Extracted text ::
The fiasco has not reached the proportions of what happened in 2000 in Florida in part because the presidential race was not close in the state. But election observers say North Carolina has been the site of some of 2004's worst problems.
The biggest failure resulted from a computer glitch that wiped out more than 4,400 votes in one county, while other disputes have focused on how to count provisional ballots. In one county, 12,000 early and absentee votes were misplaced because of a procedural error, but later found.
Federal authorities said they plan to look into what happened in two counties that have had the most severe breakdowns.
Two statewide races for superintendent of public instruction and agriculture commissioner remained unresolved Friday. They were so close that recounts will be conducted in the next week. The race for state auditor was settled eight days after the election.
"I'd compare it to a NASCAR race where they say run 500 laps then you get to the finish and they say, 'Why not run 50 more,'Ũ" said Steve Troxler, the Republican challenger for agriculture commissioner who had a narrow lead over Democrat Britt Cobb.
Although the presidential election went off relatively smoothly this year, several other states reported a smattering of voting problems that have affected some local races. In Washington state, Democrats filed a lawsuit Friday over the count of provisional ballots in the state's too-close-to-call gubernatorial race.

Short task A ::
Name every U.S. state the election article mentions.
The election article and the entries that follow it are unrelated material.

Data to process ::

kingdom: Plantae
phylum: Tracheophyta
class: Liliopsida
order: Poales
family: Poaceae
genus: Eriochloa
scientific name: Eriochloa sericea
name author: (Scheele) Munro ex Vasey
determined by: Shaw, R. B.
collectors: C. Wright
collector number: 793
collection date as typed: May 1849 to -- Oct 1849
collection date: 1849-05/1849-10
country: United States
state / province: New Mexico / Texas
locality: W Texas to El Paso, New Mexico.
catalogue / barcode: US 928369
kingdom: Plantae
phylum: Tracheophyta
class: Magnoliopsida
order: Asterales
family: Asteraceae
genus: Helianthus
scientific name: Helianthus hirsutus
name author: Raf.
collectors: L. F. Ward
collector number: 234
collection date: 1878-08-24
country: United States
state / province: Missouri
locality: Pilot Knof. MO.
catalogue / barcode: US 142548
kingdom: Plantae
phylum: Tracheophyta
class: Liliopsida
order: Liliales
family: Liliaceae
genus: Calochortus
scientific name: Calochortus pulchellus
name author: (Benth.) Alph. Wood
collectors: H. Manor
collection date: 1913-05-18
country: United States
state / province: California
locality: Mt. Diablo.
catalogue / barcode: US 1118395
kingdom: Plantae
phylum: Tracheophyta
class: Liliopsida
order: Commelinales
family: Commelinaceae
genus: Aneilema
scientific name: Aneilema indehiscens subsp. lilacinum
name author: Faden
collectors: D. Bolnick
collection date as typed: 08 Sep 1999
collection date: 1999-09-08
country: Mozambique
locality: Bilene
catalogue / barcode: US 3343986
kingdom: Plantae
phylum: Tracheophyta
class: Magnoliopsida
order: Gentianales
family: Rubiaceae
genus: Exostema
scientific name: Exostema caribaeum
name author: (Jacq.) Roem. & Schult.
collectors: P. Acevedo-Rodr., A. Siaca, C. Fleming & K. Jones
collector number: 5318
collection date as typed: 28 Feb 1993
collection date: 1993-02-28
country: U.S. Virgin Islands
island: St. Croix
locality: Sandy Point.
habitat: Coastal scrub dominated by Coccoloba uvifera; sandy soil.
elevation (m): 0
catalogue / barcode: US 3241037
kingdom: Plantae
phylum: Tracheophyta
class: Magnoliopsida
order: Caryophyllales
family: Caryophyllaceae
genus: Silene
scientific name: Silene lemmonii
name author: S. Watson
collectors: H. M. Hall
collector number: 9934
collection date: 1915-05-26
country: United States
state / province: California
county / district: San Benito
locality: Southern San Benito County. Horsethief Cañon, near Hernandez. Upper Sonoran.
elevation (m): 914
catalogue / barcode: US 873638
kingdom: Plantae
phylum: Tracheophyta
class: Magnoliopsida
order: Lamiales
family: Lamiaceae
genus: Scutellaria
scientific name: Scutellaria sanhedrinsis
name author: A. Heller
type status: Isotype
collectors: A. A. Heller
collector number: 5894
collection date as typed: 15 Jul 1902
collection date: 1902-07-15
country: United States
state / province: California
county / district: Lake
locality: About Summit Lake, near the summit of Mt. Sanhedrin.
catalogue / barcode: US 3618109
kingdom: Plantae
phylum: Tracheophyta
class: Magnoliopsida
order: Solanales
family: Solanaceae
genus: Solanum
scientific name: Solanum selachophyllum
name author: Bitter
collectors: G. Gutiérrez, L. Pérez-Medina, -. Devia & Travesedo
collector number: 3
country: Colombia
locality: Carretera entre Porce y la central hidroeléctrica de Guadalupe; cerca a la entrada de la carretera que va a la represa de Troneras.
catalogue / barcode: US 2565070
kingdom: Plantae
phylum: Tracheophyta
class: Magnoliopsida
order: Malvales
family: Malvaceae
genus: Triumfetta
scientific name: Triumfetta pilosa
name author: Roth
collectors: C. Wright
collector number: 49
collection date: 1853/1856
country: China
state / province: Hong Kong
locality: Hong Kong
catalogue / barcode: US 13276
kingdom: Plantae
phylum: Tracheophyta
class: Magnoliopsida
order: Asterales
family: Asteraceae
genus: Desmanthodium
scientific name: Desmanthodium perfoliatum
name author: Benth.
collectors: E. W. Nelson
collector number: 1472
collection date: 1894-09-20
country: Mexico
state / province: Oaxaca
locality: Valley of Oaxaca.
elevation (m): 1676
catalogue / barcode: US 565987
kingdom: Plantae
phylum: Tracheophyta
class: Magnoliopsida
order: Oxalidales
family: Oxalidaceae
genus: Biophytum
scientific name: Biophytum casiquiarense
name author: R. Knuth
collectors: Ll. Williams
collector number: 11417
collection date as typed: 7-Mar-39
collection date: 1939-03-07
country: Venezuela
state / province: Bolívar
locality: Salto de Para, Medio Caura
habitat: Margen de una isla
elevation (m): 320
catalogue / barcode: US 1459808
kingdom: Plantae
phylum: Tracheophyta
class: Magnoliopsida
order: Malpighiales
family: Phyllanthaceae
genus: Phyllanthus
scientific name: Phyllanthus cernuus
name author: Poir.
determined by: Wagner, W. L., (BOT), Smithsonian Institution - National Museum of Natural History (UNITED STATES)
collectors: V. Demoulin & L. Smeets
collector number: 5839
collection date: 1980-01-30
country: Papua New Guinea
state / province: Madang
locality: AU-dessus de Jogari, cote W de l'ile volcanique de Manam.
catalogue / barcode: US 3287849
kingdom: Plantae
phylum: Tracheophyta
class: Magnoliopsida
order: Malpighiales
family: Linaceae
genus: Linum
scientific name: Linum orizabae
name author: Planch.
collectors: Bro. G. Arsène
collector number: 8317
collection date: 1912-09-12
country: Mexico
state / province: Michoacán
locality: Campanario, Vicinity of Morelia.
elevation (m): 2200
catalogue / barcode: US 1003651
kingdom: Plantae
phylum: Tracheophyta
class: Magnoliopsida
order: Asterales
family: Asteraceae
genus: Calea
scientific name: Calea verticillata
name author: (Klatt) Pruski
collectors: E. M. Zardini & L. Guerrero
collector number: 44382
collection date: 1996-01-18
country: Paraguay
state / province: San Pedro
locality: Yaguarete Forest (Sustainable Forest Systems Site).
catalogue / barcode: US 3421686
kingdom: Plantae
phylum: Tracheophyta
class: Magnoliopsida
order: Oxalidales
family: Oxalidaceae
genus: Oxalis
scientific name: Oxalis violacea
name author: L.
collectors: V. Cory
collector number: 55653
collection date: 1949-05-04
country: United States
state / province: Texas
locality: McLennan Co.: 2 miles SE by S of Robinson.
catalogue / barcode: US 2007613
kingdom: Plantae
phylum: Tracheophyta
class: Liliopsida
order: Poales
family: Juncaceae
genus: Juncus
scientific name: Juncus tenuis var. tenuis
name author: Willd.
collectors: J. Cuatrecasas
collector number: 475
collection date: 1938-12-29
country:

Short task B ::
Switch "locality" to "place" in the entries, from their first line up to and including the line with "collection date: 1913-05-18", and return only those lines with nothing else changed.

Correct response A ::
Florida, North Carolina, Washington

Correct response B ::
kingdom: Plantae
phylum: Tracheophyta
class: Liliopsida
order: Poales
family: Poaceae
genus: Eriochloa
scientific name: Eriochloa sericea
name author: (Scheele) Munro ex Vasey
determined by: Shaw, R. B.
collectors: C. Wright
collector number: 793
collection date as typed: May 1849 to -- Oct 1849
collection date: 1849-05/1849-10
country: United States
state / province: New Mexico / Texas
place: W Texas to El Paso, New Mexico.
catalogue / barcode: US 928369
kingdom: Plantae
phylum: Tracheophyta
class: Magnoliopsida
order: Asterales
family: Asteraceae
genus: Helianthus
scientific name: Helianthus hirsutus
name author: Raf.
collectors: L. F. Ward
collector number: 234
collection date: 1878-08-24
country: United States
state / province: Missouri
place: Pilot Knof. MO.
catalogue / barcode: US 142548
kingdom: Plantae
phylum: Tracheophyta
class: Liliopsida
order: Liliales
family: Liliaceae
genus: Calochortus
scientific name: Calochortus pulchellus
name author: (Benth.) Alph. Wood
collectors: H. Manor
collection date: 1913-05-18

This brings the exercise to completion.